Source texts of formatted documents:
<<<<

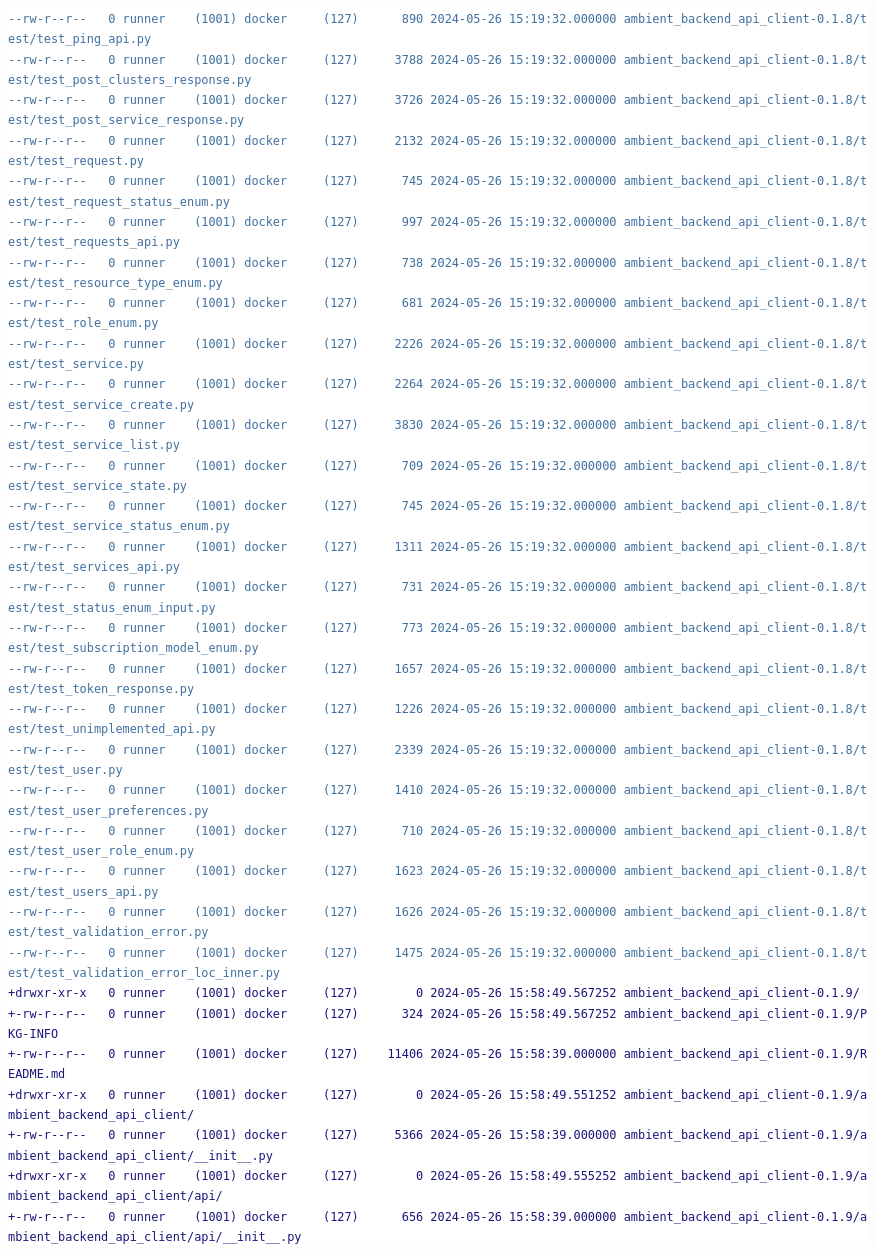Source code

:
 ```diff
--rw-r--r--   0 runner    (1001) docker     (127)      890 2024-05-26 15:19:32.000000 ambient_backend_api_client-0.1.8/test/test_ping_api.py
--rw-r--r--   0 runner    (1001) docker     (127)     3788 2024-05-26 15:19:32.000000 ambient_backend_api_client-0.1.8/test/test_post_clusters_response.py
--rw-r--r--   0 runner    (1001) docker     (127)     3726 2024-05-26 15:19:32.000000 ambient_backend_api_client-0.1.8/test/test_post_service_response.py
--rw-r--r--   0 runner    (1001) docker     (127)     2132 2024-05-26 15:19:32.000000 ambient_backend_api_client-0.1.8/test/test_request.py
--rw-r--r--   0 runner    (1001) docker     (127)      745 2024-05-26 15:19:32.000000 ambient_backend_api_client-0.1.8/test/test_request_status_enum.py
--rw-r--r--   0 runner    (1001) docker     (127)      997 2024-05-26 15:19:32.000000 ambient_backend_api_client-0.1.8/test/test_requests_api.py
--rw-r--r--   0 runner    (1001) docker     (127)      738 2024-05-26 15:19:32.000000 ambient_backend_api_client-0.1.8/test/test_resource_type_enum.py
--rw-r--r--   0 runner    (1001) docker     (127)      681 2024-05-26 15:19:32.000000 ambient_backend_api_client-0.1.8/test/test_role_enum.py
--rw-r--r--   0 runner    (1001) docker     (127)     2226 2024-05-26 15:19:32.000000 ambient_backend_api_client-0.1.8/test/test_service.py
--rw-r--r--   0 runner    (1001) docker     (127)     2264 2024-05-26 15:19:32.000000 ambient_backend_api_client-0.1.8/test/test_service_create.py
--rw-r--r--   0 runner    (1001) docker     (127)     3830 2024-05-26 15:19:32.000000 ambient_backend_api_client-0.1.8/test/test_service_list.py
--rw-r--r--   0 runner    (1001) docker     (127)      709 2024-05-26 15:19:32.000000 ambient_backend_api_client-0.1.8/test/test_service_state.py
--rw-r--r--   0 runner    (1001) docker     (127)      745 2024-05-26 15:19:32.000000 ambient_backend_api_client-0.1.8/test/test_service_status_enum.py
--rw-r--r--   0 runner    (1001) docker     (127)     1311 2024-05-26 15:19:32.000000 ambient_backend_api_client-0.1.8/test/test_services_api.py
--rw-r--r--   0 runner    (1001) docker     (127)      731 2024-05-26 15:19:32.000000 ambient_backend_api_client-0.1.8/test/test_status_enum_input.py
--rw-r--r--   0 runner    (1001) docker     (127)      773 2024-05-26 15:19:32.000000 ambient_backend_api_client-0.1.8/test/test_subscription_model_enum.py
--rw-r--r--   0 runner    (1001) docker     (127)     1657 2024-05-26 15:19:32.000000 ambient_backend_api_client-0.1.8/test/test_token_response.py
--rw-r--r--   0 runner    (1001) docker     (127)     1226 2024-05-26 15:19:32.000000 ambient_backend_api_client-0.1.8/test/test_unimplemented_api.py
--rw-r--r--   0 runner    (1001) docker     (127)     2339 2024-05-26 15:19:32.000000 ambient_backend_api_client-0.1.8/test/test_user.py
--rw-r--r--   0 runner    (1001) docker     (127)     1410 2024-05-26 15:19:32.000000 ambient_backend_api_client-0.1.8/test/test_user_preferences.py
--rw-r--r--   0 runner    (1001) docker     (127)      710 2024-05-26 15:19:32.000000 ambient_backend_api_client-0.1.8/test/test_user_role_enum.py
--rw-r--r--   0 runner    (1001) docker     (127)     1623 2024-05-26 15:19:32.000000 ambient_backend_api_client-0.1.8/test/test_users_api.py
--rw-r--r--   0 runner    (1001) docker     (127)     1626 2024-05-26 15:19:32.000000 ambient_backend_api_client-0.1.8/test/test_validation_error.py
--rw-r--r--   0 runner    (1001) docker     (127)     1475 2024-05-26 15:19:32.000000 ambient_backend_api_client-0.1.8/test/test_validation_error_loc_inner.py
+drwxr-xr-x   0 runner    (1001) docker     (127)        0 2024-05-26 15:58:49.567252 ambient_backend_api_client-0.1.9/
+-rw-r--r--   0 runner    (1001) docker     (127)      324 2024-05-26 15:58:49.567252 ambient_backend_api_client-0.1.9/PKG-INFO
+-rw-r--r--   0 runner    (1001) docker     (127)    11406 2024-05-26 15:58:39.000000 ambient_backend_api_client-0.1.9/README.md
+drwxr-xr-x   0 runner    (1001) docker     (127)        0 2024-05-26 15:58:49.551252 ambient_backend_api_client-0.1.9/ambient_backend_api_client/
+-rw-r--r--   0 runner    (1001) docker     (127)     5366 2024-05-26 15:58:39.000000 ambient_backend_api_client-0.1.9/ambient_backend_api_client/__init__.py
+drwxr-xr-x   0 runner    (1001) docker     (127)        0 2024-05-26 15:58:49.555252 ambient_backend_api_client-0.1.9/ambient_backend_api_client/api/
+-rw-r--r--   0 runner    (1001) docker     (127)      656 2024-05-26 15:58:39.000000 ambient_backend_api_client-0.1.9/ambient_backend_api_client/api/__init__.py
```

>>>>

§ TASK REQUIREMENTS
Repeat the entries above exactly as written, but not their pictures.

§ WRITTEN RESPONSE
Source code

:
 ```diff
--rw-r--r--   0 runner    (1001) docker     (127)      890 2024-05-26 15:19:32.000000 ambient_backend_api_client-0.1.8/test/test_ping_api.py
--rw-r--r--   0 runner    (1001) docker     (127)     3788 2024-05-26 15:19:32.000000 ambient_backend_api_client-0.1.8/test/test_post_clusters_response.py
--rw-r--r--   0 runner    (1001) docker     (127)     3726 2024-05-26 15:19:32.000000 ambient_backend_api_client-0.1.8/test/test_post_service_response.py
--rw-r--r--   0 runner    (1001) docker     (127)     2132 2024-05-26 15:19:32.000000 ambient_backend_api_client-0.1.8/test/test_request.py
--rw-r--r--   0 runner    (1001) docker     (127)      745 2024-05-26 15:19:32.000000 ambient_backend_api_client-0.1.8/test/test_request_status_enum.py
--rw-r--r--   0 runner    (1001) docker     (127)      997 2024-05-26 15:19:32.000000 ambient_backend_api_client-0.1.8/test/test_requests_api.py
--rw-r--r--   0 runner    (1001) docker     (127)      738 2024-05-26 15:19:32.000000 ambient_backend_api_client-0.1.8/test/test_resource_type_enum.py
--rw-r--r--   0 runner    (1001) docker     (127)      681 2024-05-26 15:19:32.000000 ambient_backend_api_client-0.1.8/test/test_role_enum.py
--rw-r--r--   0 runner    (1001) docker     (127)     2226 2024-05-26 15:19:32.000000 ambient_backend_api_client-0.1.8/test/test_service.py
--rw-r--r--   0 runner    (1001) docker     (127)     2264 2024-05-26 15:19:32.000000 ambient_backend_api_client-0.1.8/test/test_service_create.py
--rw-r--r--   0 runner    (1001) docker     (127)     3830 2024-05-26 15:19:32.000000 ambient_backend_api_client-0.1.8/test/test_service_list.py
--rw-r--r--   0 runner    (1001) docker     (127)      709 2024-05-26 15:19:32.000000 ambient_backend_api_client-0.1.8/test/test_service_state.py
--rw-r--r--   0 runner    (1001) docker     (127)      745 2024-05-26 15:19:32.000000 ambient_backend_api_client-0.1.8/test/test_service_status_enum.py
--rw-r--r--   0 runner    (1001) docker     (127)     1311 2024-05-26 15:19:32.000000 ambient_backend_api_client-0.1.8/test/test_services_api.py
--rw-r--r--   0 runner    (1001) docker     (127)      731 2024-05-26 15:19:32.000000 ambient_backend_api_client-0.1.8/test/test_status_enum_input.py
--rw-r--r--   0 runner    (1001) docker     (127)      773 2024-05-26 15:19:32.000000 ambient_backend_api_client-0.1.8/test/test_subscription_model_enum.py
--rw-r--r--   0 runner    (1001) docker     (127)     1657 2024-05-26 15:19:32.000000 ambient_backend_api_client-0.1.8/test/test_token_response.py
--rw-r--r--   0 runner    (1001) docker     (127)     1226 2024-05-26 15:19:32.000000 ambient_backend_api_client-0.1.8/test/test_unimplemented_api.py
--rw-r--r--   0 runner    (1001) docker     (127)     2339 2024-05-26 15:19:32.000000 ambient_backend_api_client-0.1.8/test/test_user.py
--rw-r--r--   0 runner    (1001) docker     (127)     1410 2024-05-26 15:19:32.000000 ambient_backend_api_client-0.1.8/test/test_user_preferences.py
--rw-r--r--   0 runner    (1001) docker     (127)      710 2024-05-26 15:19:32.000000 ambient_backend_api_client-0.1.8/test/test_user_role_enum.py
--rw-r--r--   0 runner    (1001) docker     (127)     1623 2024-05-26 15:19:32.000000 ambient_backend_api_client-0.1.8/test/test_users_api.py
--rw-r--r--   0 runner    (1001) docker     (127)     1626 2024-05-26 15:19:32.000000 ambient_backend_api_client-0.1.8/test/test_validation_error.py
--rw-r--r--   0 runner    (1001) docker     (127)     1475 2024-05-26 15:19:32.000000 ambient_backend_api_client-0.1.8/test/test_validation_error_loc_inner.py
+drwxr-xr-x   0 runner    (1001) docker     (127)        0 2024-05-26 15:58:49.567252 ambient_backend_api_client-0.1.9/
+-rw-r--r--   0 runner    (1001) docker     (127)      324 2024-05-26 15:58:49.567252 ambient_backend_api_client-0.1.9/PKG-INFO
+-rw-r--r--   0 runner    (1001) docker     (127)    11406 2024-05-26 15:58:39.000000 ambient_backend_api_client-0.1.9/README.md
+drwxr-xr-x   0 runner    (1001) docker     (127)        0 2024-05-26 15:58:49.551252 ambient_backend_api_client-0.1.9/ambient_backend_api_client/
+-rw-r--r--   0 runner    (1001) docker     (127)     5366 2024-05-26 15:58:39.000000 ambient_backend_api_client-0.1.9/ambient_backend_api_client/__init__.py
+drwxr-xr-x   0 runner    (1001) docker     (127)        0 2024-05-26 15:58:49.555252 ambient_backend_api_client-0.1.9/ambient_backend_api_client/api/
+-rw-r--r--   0 runner    (1001) docker     (127)      656 2024-05-26 15:58:39.000000 ambient_backend_api_client-0.1.9/ambient_backend_api_client/api/__init__.py
```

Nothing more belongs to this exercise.